Wednesday, May 15, 2019

Pakistan: Stifled Media – Analysis

By Sanchita Bhattacharya
On April 30, 2019, unidentified assailants shot dead journalist Malik Amanullah Khan near Landa Sharif Adda on the Multan-Dera Road in Paroa Tehsil (revenue unit) of Dera Ismail Khan in Khyber Pakhtunkhwa. Amanullah Khan was a local reporter who wrote for Urdu daily Meezan-e-Adl and was Chairman of Paroa Press Club.
Earlier, on December 3, 2018, Nurul Hasan, a Nowshera-based reporter of a private television channel, was shot dead by unknown motorcyclists in Peshawar, the provincial capital of Khyber Pakhtunkhwa.

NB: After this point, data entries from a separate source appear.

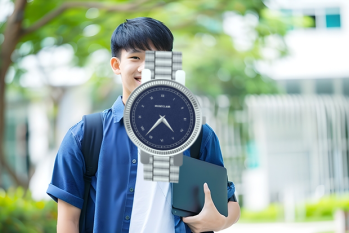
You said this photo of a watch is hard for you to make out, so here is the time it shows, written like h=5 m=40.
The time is h=4 m=37
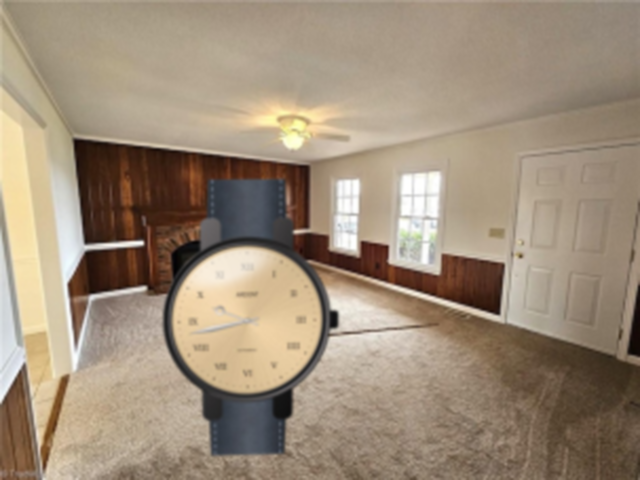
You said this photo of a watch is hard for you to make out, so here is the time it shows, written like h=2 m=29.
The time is h=9 m=43
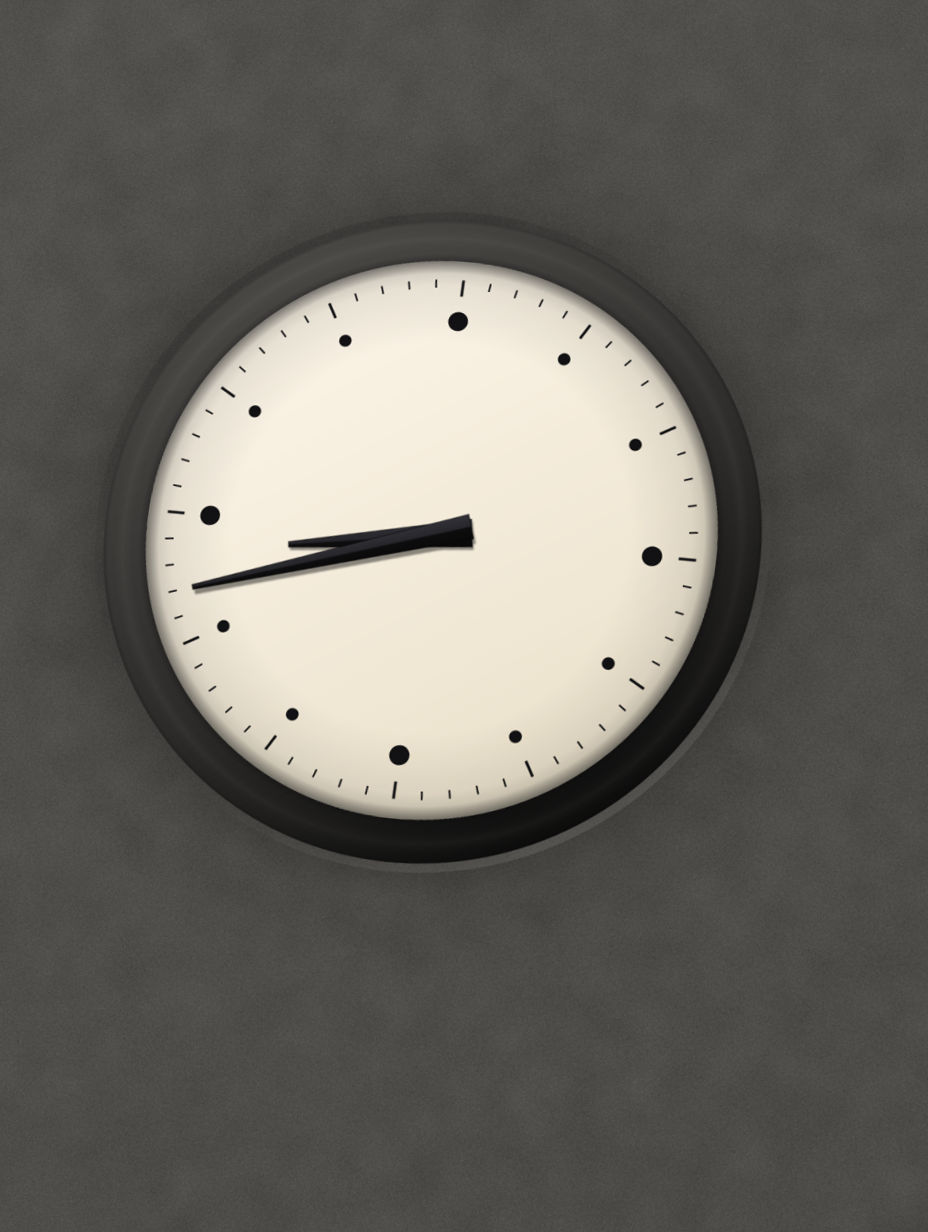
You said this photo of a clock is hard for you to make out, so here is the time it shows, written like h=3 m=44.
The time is h=8 m=42
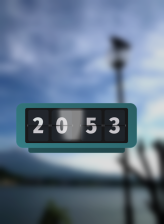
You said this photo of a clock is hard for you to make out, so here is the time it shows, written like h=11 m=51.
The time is h=20 m=53
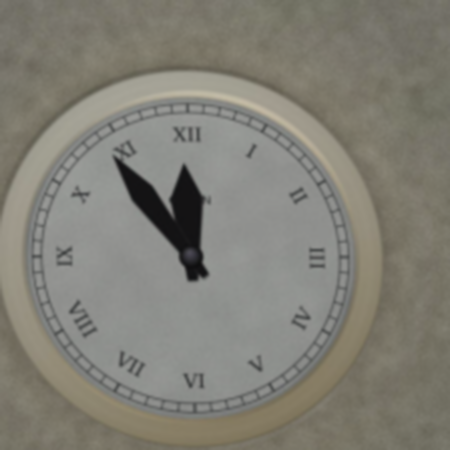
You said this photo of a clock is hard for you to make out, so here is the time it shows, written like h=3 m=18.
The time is h=11 m=54
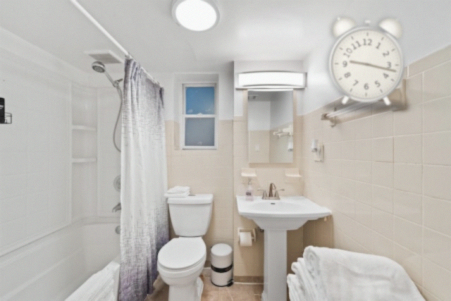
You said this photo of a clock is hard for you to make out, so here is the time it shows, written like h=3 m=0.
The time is h=9 m=17
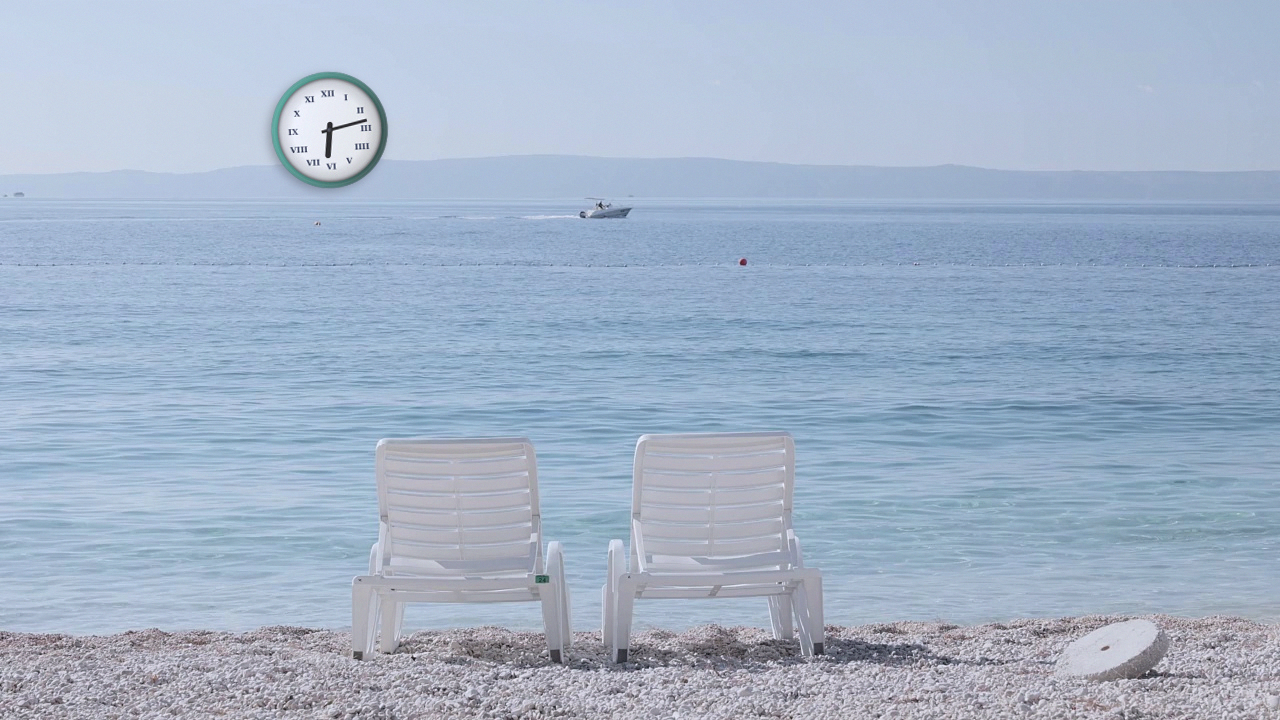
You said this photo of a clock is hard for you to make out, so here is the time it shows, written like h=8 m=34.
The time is h=6 m=13
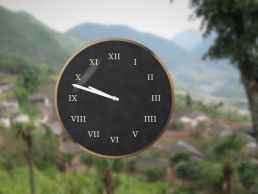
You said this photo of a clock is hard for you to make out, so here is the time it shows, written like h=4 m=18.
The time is h=9 m=48
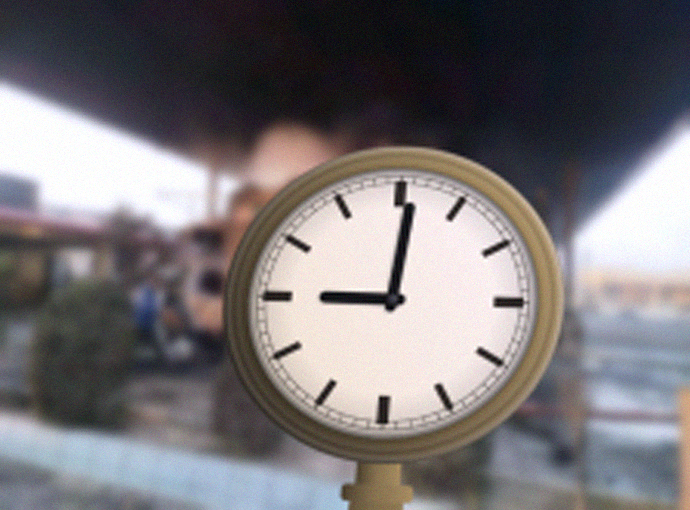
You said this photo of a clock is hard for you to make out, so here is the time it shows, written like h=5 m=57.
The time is h=9 m=1
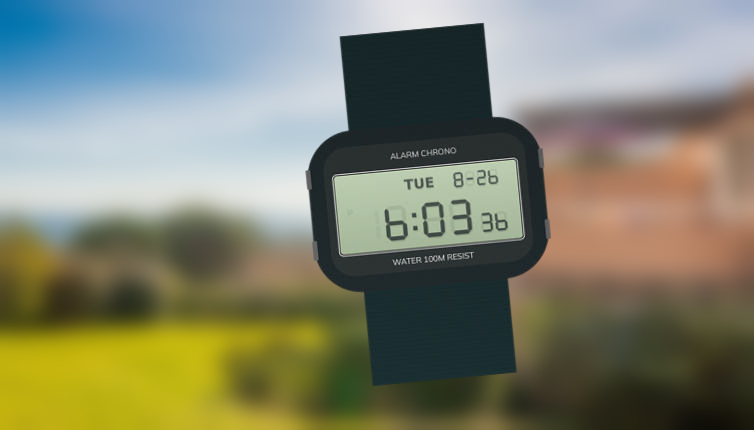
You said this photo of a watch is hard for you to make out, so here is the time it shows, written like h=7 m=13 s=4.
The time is h=6 m=3 s=36
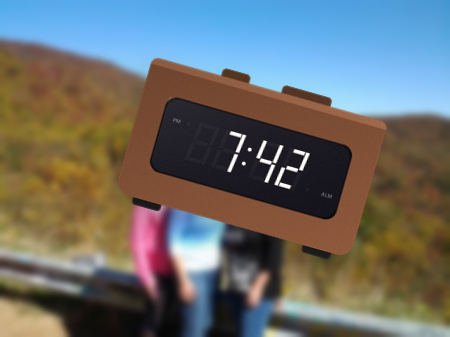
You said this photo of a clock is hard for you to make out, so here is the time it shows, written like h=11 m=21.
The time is h=7 m=42
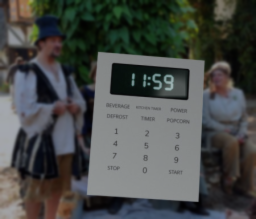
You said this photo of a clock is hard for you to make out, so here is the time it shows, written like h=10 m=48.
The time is h=11 m=59
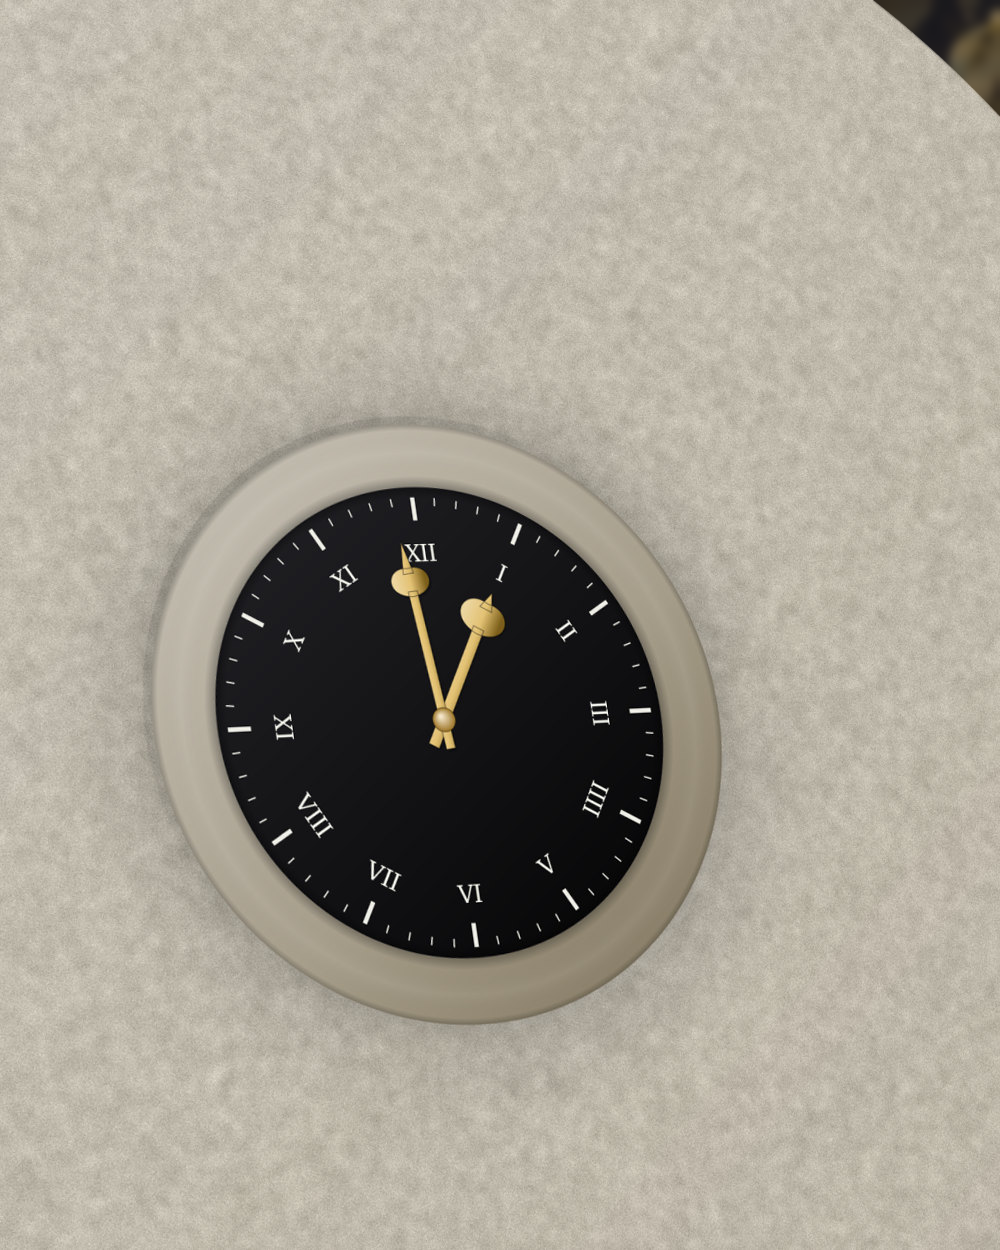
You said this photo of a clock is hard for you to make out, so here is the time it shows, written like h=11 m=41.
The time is h=12 m=59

According to South Asia Terrorism Portal (SATP) database, available since March 2000, the first incident of killing of journalists was recorded on February 7, 2005, when two journalists were shot dead by armed assailants in Wana, the headquarters of the then South Waziristan Agency of the Federally Administered Tribal Areas (FATA).
Since then, according to partial data collated by SATP, at least 38 journalists have been killed in Pakistan. A high of six journalists were killed in the year 2013 followed by five in 2010; four each in 2009, 2011 and 2012; three each in 2014 and 2015; two each in 2005 and 2017; and one each in 2006, 2007, 2008, 2018 and 2019. No such fatality was recorded in years 2000 to 2004. These numbers are likely underestimates. 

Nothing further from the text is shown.